Mother Jones often organized the women in mining towns to become an active and vital part of the struggle for worker's rights. One tactic she used was the "dishpan brigade." When coal miners were on strike in Arnot, Pennsylvania, in 1900, Mother Jones organized the women to prevent replacement, or scab, workers from taking the striking workers' jobs. The women gathered at the mine, banging together their pots, pans, brooms and mops, while screaming and shouting at the scab workers. "From that day on the women kept continual watch of the mines to see that the company did not bring in scabs. Every day women with brooms or mops in one hand and babies in the other arm, wrapped in little blankets, went to the mines and watched that no one went in. And all night long they kept watch," wrote Mother Jones.
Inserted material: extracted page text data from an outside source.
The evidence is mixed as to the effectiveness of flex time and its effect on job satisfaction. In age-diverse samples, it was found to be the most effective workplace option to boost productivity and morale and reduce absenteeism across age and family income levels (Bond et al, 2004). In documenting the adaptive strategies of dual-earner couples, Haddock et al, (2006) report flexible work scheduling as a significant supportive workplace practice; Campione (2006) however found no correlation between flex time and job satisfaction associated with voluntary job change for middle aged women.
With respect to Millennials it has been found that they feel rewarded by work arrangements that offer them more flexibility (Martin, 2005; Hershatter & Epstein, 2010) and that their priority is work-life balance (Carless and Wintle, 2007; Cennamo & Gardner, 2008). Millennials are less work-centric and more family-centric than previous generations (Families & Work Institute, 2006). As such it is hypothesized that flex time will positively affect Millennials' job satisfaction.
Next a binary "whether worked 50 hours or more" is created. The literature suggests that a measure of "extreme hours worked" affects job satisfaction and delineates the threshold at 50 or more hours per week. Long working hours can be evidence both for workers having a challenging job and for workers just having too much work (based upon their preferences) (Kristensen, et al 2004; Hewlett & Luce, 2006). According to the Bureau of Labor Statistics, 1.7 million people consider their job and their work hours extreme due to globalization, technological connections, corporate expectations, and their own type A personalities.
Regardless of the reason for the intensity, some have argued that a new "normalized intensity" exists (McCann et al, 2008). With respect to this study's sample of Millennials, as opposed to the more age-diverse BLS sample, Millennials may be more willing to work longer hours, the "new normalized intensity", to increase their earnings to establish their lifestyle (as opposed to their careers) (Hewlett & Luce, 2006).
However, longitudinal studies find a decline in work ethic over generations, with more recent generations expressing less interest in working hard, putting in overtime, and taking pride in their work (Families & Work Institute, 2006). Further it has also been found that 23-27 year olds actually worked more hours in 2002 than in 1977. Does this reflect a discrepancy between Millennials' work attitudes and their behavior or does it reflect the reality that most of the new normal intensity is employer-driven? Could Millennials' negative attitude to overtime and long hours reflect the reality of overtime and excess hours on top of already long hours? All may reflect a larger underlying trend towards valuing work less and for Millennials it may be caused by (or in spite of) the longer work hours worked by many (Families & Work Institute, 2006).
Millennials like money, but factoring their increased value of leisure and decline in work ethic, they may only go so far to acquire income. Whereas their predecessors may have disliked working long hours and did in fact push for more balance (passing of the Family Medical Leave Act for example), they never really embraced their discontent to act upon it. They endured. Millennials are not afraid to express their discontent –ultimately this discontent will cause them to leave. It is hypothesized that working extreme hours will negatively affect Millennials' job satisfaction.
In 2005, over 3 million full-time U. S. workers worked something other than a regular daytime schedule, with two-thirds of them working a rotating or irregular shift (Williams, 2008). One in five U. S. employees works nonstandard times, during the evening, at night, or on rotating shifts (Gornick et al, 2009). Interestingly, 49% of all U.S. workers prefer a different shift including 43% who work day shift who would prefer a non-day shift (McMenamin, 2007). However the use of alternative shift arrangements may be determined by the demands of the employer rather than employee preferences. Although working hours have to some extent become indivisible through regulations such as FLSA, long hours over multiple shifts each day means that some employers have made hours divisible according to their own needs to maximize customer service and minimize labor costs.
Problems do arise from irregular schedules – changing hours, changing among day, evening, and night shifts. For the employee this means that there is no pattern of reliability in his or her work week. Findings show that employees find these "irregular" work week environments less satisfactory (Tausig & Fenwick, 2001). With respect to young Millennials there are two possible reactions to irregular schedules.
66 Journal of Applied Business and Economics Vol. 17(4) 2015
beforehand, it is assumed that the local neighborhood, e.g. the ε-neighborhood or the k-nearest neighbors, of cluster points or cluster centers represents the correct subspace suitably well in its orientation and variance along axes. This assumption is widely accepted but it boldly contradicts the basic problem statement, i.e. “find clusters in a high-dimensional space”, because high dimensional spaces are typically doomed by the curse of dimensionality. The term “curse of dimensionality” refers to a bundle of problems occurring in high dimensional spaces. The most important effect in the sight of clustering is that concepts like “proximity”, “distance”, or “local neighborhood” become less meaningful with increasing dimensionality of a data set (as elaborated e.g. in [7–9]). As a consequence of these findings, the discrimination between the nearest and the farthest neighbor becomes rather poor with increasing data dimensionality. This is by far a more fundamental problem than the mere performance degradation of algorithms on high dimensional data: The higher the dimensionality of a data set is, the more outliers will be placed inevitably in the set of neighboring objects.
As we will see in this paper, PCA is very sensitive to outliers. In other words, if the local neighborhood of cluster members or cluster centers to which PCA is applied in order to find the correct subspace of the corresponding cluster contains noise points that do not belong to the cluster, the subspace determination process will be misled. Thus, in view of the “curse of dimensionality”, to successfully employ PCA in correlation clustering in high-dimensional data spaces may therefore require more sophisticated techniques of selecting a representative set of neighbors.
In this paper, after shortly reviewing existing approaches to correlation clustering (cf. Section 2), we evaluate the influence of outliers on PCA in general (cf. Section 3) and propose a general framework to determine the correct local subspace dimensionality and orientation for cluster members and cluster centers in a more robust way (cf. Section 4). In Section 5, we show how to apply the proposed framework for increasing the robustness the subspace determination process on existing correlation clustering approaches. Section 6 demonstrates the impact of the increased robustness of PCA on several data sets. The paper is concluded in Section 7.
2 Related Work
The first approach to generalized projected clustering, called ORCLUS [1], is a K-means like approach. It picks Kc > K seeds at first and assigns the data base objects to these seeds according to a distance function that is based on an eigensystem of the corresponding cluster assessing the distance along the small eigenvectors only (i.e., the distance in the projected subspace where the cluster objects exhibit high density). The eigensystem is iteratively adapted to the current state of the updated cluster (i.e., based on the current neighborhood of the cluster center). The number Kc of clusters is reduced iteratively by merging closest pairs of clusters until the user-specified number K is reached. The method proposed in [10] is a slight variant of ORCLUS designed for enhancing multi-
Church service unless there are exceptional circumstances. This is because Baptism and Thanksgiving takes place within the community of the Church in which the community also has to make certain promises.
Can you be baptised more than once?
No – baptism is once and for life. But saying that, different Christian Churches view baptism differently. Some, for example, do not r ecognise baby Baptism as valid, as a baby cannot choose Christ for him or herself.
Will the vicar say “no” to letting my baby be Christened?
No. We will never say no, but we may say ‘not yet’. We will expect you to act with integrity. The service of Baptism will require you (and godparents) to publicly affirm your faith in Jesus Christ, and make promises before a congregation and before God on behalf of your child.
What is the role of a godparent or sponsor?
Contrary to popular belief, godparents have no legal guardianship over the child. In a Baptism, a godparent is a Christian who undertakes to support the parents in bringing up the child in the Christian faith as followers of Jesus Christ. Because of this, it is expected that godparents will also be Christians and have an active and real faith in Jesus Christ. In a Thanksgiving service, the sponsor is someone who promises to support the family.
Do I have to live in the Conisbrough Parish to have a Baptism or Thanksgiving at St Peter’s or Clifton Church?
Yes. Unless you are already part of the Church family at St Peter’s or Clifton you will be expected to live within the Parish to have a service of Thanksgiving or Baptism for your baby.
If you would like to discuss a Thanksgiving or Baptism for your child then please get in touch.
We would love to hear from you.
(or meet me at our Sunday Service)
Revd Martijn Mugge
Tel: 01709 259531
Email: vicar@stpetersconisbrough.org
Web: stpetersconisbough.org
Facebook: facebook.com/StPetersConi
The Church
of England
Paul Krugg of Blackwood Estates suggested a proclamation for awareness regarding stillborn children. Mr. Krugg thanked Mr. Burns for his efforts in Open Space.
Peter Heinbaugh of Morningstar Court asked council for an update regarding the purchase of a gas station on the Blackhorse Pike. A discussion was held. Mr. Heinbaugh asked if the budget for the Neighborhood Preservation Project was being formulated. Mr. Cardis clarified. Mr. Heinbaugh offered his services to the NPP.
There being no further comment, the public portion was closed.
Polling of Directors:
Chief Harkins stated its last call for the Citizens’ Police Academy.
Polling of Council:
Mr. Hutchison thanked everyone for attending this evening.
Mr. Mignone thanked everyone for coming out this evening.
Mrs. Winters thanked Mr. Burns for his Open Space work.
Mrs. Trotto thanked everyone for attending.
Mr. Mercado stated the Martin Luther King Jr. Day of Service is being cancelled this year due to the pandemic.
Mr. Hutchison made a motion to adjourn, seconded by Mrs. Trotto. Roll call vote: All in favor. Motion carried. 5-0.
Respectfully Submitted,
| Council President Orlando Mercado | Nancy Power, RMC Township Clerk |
We tend to discount the importance of unplanned moments because of our fealty to the business school paradigm in which change properly occurs because of a careful strategic plan, an organized vision, procedures, and process. During the past quarter century when such ideas have been in ascendancy, however, America has demonstratively deteriorated as a political, economic, and moral force. In reality, many of the best things happen by accident and indirection. While it may be true, as the Roman said, that "fortune smiles on the well prepared" part of that preparation is to be in the right place at the right time. In other words, it is necessary to create an ecology of change rather than a precise and often illusory process.

As we think of creating change that will not only expel the present regime but replace the values it has left like so much toxic asbestos in the walls of our nation, it is important to think of places, ways, and events that inspire possibilities as well as the policies that formalize them. The approaches are limited only by our imaginations and dreams. It could include replacing a driver ed or DARE course in the local high school with a civics or American history course. It could be sign welcoming one to a town that says, WE RESPECT THE CONSTITUTION. It could be a revival of the civil rights movement's freedom schools. Regular salons in people's homes or informal meetups in local bars. The sound of freedom in music, its grace in dance, its form in art. The open commitment of a police department to follow the most important law of the land. And the willingness to say no to those who disobey it, to shame and ridicule them. We can not at this moment imagine the manner in which America's recovery could occur. To attempt to do so, in fact, invites an apathetic fatalism for there seems no solution. What exists, however, are the means by which to cultivate an environment in which solutions may sprout. This may not seem as glamorous but it is absolutely necessary. And it is work that by its nature devolves to the smallest places of our land where change is still possible, where ideals are still preserved, and where imagination still exists. Where the soil of freedom and democracy are still fertile and unpolluted and where spring can show its wonders once again.